The Dutch Girl marketing area eventually expanded into all of Oregon, southern Washington, northern California and Alaska. In 1974, the company became a member of Quality Chekd Dairies Inc.

In 1996, Dutch Girl was acquired by Tom and Julie Gleason, with Mark Gustafson continuing to hold a stake in what has become known as the Oregon Ice Cream Co.

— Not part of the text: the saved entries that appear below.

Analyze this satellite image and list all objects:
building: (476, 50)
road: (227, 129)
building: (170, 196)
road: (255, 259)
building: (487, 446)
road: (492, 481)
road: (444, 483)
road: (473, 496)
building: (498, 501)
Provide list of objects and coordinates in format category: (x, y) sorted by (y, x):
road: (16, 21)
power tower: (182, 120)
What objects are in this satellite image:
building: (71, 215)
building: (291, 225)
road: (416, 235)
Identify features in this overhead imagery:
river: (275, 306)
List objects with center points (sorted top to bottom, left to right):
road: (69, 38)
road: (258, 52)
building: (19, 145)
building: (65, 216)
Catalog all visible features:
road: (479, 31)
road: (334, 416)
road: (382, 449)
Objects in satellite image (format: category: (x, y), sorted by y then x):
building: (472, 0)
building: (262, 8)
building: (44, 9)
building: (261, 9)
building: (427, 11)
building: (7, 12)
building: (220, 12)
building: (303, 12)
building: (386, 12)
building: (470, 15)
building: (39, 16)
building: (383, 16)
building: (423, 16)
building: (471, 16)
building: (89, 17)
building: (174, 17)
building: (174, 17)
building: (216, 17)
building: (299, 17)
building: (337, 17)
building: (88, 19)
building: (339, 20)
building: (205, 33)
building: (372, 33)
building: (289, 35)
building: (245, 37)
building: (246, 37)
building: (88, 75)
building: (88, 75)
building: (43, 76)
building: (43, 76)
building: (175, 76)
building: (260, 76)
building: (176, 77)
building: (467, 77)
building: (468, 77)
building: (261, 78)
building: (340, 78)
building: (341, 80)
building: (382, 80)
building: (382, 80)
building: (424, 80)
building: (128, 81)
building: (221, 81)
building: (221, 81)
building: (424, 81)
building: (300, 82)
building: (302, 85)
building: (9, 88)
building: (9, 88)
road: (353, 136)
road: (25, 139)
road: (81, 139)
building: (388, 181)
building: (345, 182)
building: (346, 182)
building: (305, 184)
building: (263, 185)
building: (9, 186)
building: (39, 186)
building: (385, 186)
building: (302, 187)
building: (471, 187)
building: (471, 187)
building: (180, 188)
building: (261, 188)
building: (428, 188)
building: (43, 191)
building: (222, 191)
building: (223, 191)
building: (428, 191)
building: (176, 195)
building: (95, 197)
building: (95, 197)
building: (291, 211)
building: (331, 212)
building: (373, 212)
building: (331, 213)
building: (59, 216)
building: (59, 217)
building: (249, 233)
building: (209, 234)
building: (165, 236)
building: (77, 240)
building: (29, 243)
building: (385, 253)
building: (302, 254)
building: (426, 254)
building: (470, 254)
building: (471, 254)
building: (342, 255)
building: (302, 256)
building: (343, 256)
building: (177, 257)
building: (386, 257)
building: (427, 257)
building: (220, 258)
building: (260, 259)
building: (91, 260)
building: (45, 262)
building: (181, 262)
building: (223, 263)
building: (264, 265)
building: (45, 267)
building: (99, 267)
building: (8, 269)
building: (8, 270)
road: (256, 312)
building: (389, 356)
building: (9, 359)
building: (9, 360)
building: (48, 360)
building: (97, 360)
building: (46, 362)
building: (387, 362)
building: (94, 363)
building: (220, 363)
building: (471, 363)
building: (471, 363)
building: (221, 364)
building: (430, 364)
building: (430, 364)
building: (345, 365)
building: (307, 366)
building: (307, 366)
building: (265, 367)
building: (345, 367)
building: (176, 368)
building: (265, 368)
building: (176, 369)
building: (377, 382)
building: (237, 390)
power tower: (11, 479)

The Oregon Ice Cream Family of Products

Julie’s Organic
The line that pushed the company into a new era, Julie’s Organic is ice cream made with the highest-quality certified organic cream possible. It is a complete line of more than 30 product SKUs ranging from a 15% butterfat, low-overrun line of pints, quarts and novelties, to the new 60-calorie fat-free sorbet bars, to a complete pint line of organic frozen yogurt with prebiotic and probiotic cultures. Pint flavors include Blackberry, Mint Fudge, Mocha Java, Strawberry, Chocolate, Caramel and Vanilla, among others. Novelties include vanilla and chocolate ice cream bars dipped in dark chocolate, vanilla ice cream sandwiches and smaller portion-controlled Juliettes sandwiches.

Alden’s
One of the newest products is this 48-ounce packaged premium ice cream line, one of the first family-size organic ice cream products on the market. At 13.5 percent butterfat and lower overrun than national premium ice cream lines, it comes in Vanilla Bean, Chocolate Chocolate Chip, Mint Chip, Strawberry, Blackberry and Cookies ’n Cream.

Foodservice Brands
Oregon Ice Cream manufactures a variety of dessert products designed to meet the needs of any segment of the foodservice industry. Cascade Glacier 3-gallon tubs come in nearly 80 flavors, including ice creams, sherbets, sorbets, no-sugar added ice cream, low-fat ice cream, low-carb ice cream and yogurt.

Private Label
Oregon Ice Cream manufactures extruded novelties for some of the larger grocery chains in the United States, plus 48-ounce scrounds, 3-gallon tubs in private label for foodservice, 5-quart pails, cups and other items.